In other words, those who have more will have a better chance to generate even more, while those with less will have even less in the future. The solution would be to introduce a more fair approach, one which would make the gap smaller, and provide more opportunities for everyone. But, even if that was the case, it wouldn’t solve the problem completely, because not everyone has a preference for or the necessary mindset to become a worker in IT.
Artificial Intelligence Will Make a Massive Impact
While visions of the apocalypse we tend to associate with technology and AI are overblown for the most part, AI will make a huge impact when it comes to employment. The introduction of AI could lead to tens of millions of workers being displaced in the next decade, and that’s just the UK alone. Transportation and storage workers are highly at risk, especially with the emergence of autonomous vehicles. Also, manufacturing and retail have a lot to worry about. For example, it’s not difficult to imagine a scenario where Amazon is using AI and robots to handle everything from sorting and packaging to transportation, either via self-driving vehicles or drones, which is already happening.
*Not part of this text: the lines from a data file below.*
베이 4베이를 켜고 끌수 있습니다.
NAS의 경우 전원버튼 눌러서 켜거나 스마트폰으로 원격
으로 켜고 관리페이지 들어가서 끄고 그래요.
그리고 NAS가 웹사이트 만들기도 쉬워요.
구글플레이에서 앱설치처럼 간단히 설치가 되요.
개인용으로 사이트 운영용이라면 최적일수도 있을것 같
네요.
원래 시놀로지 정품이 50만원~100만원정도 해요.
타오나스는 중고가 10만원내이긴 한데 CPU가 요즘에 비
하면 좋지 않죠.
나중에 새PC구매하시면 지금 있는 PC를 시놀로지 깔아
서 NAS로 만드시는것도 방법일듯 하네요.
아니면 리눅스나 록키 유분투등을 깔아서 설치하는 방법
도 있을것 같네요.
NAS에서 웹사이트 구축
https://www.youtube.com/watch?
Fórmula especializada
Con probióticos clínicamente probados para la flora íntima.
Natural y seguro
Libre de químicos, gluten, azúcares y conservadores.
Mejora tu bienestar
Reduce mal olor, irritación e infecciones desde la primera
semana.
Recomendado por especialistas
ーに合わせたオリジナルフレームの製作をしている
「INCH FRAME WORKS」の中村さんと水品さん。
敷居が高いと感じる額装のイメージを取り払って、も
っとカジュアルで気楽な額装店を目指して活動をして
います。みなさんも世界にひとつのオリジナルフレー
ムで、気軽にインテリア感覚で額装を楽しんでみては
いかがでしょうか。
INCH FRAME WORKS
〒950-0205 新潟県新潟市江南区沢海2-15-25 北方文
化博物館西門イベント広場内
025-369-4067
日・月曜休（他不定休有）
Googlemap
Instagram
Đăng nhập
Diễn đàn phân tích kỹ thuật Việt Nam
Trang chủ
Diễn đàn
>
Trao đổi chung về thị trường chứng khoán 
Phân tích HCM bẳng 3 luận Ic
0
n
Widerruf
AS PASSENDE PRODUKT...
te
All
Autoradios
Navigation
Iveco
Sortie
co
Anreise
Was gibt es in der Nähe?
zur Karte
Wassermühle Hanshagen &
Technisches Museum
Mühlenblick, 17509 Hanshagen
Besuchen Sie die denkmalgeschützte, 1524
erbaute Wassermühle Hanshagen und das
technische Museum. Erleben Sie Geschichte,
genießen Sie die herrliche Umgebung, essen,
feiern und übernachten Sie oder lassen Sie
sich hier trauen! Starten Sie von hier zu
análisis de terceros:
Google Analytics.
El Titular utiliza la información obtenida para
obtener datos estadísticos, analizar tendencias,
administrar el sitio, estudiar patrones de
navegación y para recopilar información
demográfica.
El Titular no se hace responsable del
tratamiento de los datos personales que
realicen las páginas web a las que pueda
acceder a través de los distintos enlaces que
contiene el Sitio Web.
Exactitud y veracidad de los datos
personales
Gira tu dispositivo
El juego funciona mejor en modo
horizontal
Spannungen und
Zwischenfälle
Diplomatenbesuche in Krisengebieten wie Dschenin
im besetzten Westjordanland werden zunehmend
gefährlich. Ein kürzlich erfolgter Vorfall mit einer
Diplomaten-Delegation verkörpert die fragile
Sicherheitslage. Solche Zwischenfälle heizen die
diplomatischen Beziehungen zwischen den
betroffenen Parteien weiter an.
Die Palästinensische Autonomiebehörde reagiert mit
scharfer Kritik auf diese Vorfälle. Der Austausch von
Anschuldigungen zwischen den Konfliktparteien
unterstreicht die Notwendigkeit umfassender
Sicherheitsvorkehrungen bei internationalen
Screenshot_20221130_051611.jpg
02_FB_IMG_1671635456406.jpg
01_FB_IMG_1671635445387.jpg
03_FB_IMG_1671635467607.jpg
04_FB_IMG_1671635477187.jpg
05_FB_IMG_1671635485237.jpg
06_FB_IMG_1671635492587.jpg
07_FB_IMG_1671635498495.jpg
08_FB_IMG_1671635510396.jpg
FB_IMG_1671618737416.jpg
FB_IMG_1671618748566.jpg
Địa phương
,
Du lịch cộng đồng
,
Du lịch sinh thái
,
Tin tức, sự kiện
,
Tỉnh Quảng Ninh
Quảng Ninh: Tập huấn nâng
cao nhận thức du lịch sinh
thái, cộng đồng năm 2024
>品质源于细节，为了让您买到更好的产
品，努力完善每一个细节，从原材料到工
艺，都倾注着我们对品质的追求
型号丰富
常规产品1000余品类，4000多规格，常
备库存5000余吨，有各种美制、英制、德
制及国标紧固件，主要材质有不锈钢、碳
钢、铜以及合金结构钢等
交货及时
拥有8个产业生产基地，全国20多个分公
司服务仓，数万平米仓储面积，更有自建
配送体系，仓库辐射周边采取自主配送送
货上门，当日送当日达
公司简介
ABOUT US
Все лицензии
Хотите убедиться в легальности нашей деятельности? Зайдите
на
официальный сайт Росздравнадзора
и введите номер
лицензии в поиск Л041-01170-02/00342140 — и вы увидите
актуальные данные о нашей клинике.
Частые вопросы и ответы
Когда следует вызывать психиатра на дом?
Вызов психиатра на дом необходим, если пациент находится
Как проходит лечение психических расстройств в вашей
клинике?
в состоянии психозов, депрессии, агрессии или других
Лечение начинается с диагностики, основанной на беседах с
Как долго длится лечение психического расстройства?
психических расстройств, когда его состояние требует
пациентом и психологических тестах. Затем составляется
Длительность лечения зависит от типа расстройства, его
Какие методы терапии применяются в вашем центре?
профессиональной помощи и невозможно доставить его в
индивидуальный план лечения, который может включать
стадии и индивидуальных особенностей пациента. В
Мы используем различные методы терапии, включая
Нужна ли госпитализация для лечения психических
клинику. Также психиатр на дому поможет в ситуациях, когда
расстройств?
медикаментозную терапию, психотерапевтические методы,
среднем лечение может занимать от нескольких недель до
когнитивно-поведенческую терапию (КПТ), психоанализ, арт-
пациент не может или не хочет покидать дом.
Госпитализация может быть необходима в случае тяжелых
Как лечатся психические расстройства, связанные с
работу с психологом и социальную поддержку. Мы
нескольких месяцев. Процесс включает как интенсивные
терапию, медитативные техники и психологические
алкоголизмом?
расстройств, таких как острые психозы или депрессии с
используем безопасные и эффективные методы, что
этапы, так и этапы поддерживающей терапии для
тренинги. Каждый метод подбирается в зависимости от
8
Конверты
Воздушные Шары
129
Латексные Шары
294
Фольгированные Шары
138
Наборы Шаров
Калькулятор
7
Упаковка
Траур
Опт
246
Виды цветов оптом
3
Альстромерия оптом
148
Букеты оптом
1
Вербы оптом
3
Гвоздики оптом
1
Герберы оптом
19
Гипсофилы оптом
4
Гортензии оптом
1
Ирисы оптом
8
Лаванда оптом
But, will AI create jobs? Yes, but again, those which can look forward to new jobs are programmers, developers, engineers, and other skilled technical workers and experts. However, there is a potential scenario where even those workers can lose their jobs, provided that AI has developed to such a level that it can program other AI, or create one of its own. AI can be a great tool, but it can also create a whole myriad of other problems if we are not careful.
People Will Always Be Better Where Flexibility Is Required
The automotive industry is the most cited example of automation out there, however, it might not be the best one. While huge robots have cost plenty of people their jobs, they are still helpless when faced with complex tasks that have a lot of variety in them. For instance, a manager could simply walk into the factory and tell their employees that they are making something entirely different today (different trim levels, for example), and employees would be able to adjust in no time. Also, even though huge robotic arms are used to move cars and heavier parts, such as engine or transmission, people are used for finer tasks, such as applying custom paint, inspecting the quality of the cars, and
putting the fine bits and pieces into place.
As you can see, new technology is never going to replace us completely, but there will be some bumps along the way which we will have to endure while we adapt to new circumstances. The future looks exciting, but it does come with its own unique set of challenges we may not be aware of just yet.